Trois ans ferme
Le foot français a courageusement décidé de ne pas abréger notre peine en se condamnant à trois nouvelles saisons de Coupe de la Ligue.
Auteur : Jérôme Latta
le 29 Juin 2009
Autant le dire : présenter la disparition de la Coupe de la Ligue comme une éventualité très probable (lire "Achevez-la"), c'était prendre ses désirs pour des réalités. Le but semi-avoué était même de se faire plaisir, d'imaginer ce que serait un football géré dans l'intérêt du football. On peut bien s'accorder cinq minutes d'illusion, non? Parce que pour ce qui est de la réalité, celle-ci a été aussi prévisible que possible.

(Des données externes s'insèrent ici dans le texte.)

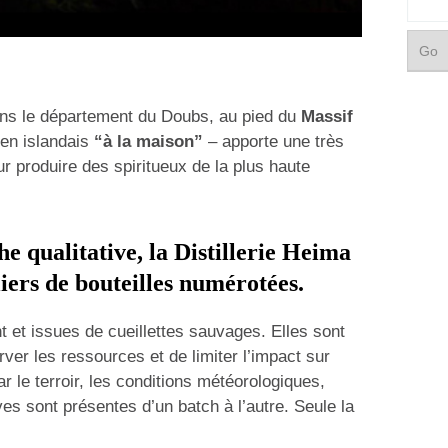
ns le département du Doubs, au pied du
Massif
 en islandais
“à la maison”
– apporte une très
ur produire des spiritueux de la plus haute
e qualitative, la
Distillerie Heima
iers de bouteilles numérotées.
t et issues de cueillettes sauvages. Elles sont
rver les ressources et de limiter l’impact sur
r le terroir, les conditions météorologiques,
tives sont présentes d’un batch à l’autre. Seule la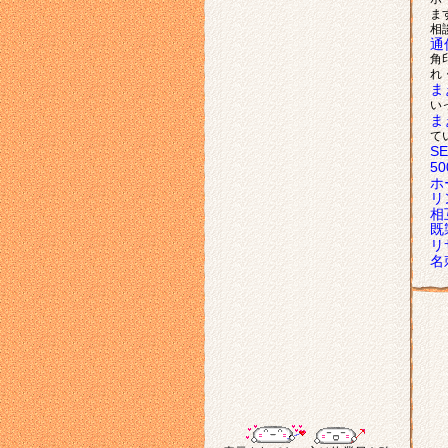
ま
相
通
角
れ
ま
い
ま
て
S
5
ホ
リ
相
既
リ
名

"Le Conseil d'Administration de la LFP a attribué à France Télévisions pour les trois prochaines saisons (2009/2010 à 2011/2012) les droits de retransmission de la Coupe de la Ligue. Le lauréat sera qualifié pour l'UEFA Europa League". Le communiqué de la Ligue a ainsi mis fin, vendredi, aux rêves de disparition de la Coupe Moustache. La tentative de retirer au vainqueur au vainqueur de la compétition un billet pour la Ligue Europa n'a servi qu'à soutirer à France Télévision 500.000 euros supplémentaires (en plus des dix millions alloués sur trois ans), correspondant au lot 2 – c'est-à-dire la vidéo à la demande – qui n'avait pas trouvé preneur.
Têtes de série
Le football français, toujours enclin à regretter son manque de prestige et à nourrir des rêves de modernité footballistique, fait finalement tout pour cultiver sa propre médiocrité: il vient de reconduire une compétition dévaluée et dévalorisante, sans légitimité historique et sportive, pénalisante pour les calendriers. Mieux, il l'a "améliorée". La Coupe de la Ligue, déjà réservée aux clubs professionnels, va en effet perfectionner les passe-droits qu'elle a pris l'habitude d'attribuer. Non seulement tous les clubs européens entreront désormais en lice directement en huitièmes de finale, mais les quatre premiers du championnat bénéficieront du statut de têtes de série et ne pourront s'affronter avant les demi-finales. Une tentative pour essayer de relever artificiellement le plateau de la finale (lire "La coupe jusqu'à la lie") et amadouer des grosses écuries favorables à la suppression?
Les compétitions n'étant plus que des sous-produits des programmes télévisuels, en refourguant "du foot" (peu importe lequel) à une chaîne nationale gratuite, il s'agit aussi de compenser les effets pervers de l'attribution des droits du championnat, qui a terriblement réduit la disponibilité du foot français et la visibilité de ses clubs. Seize matches seront ainsi diffusés en direct dès la saison prochaine: un véritable défi pour les cameramen du service public et pour le psychédélique Fred Godard, qui devront encore rivaliser d'imagination afin de ne pas trop exhiber des tribunes clairsemées.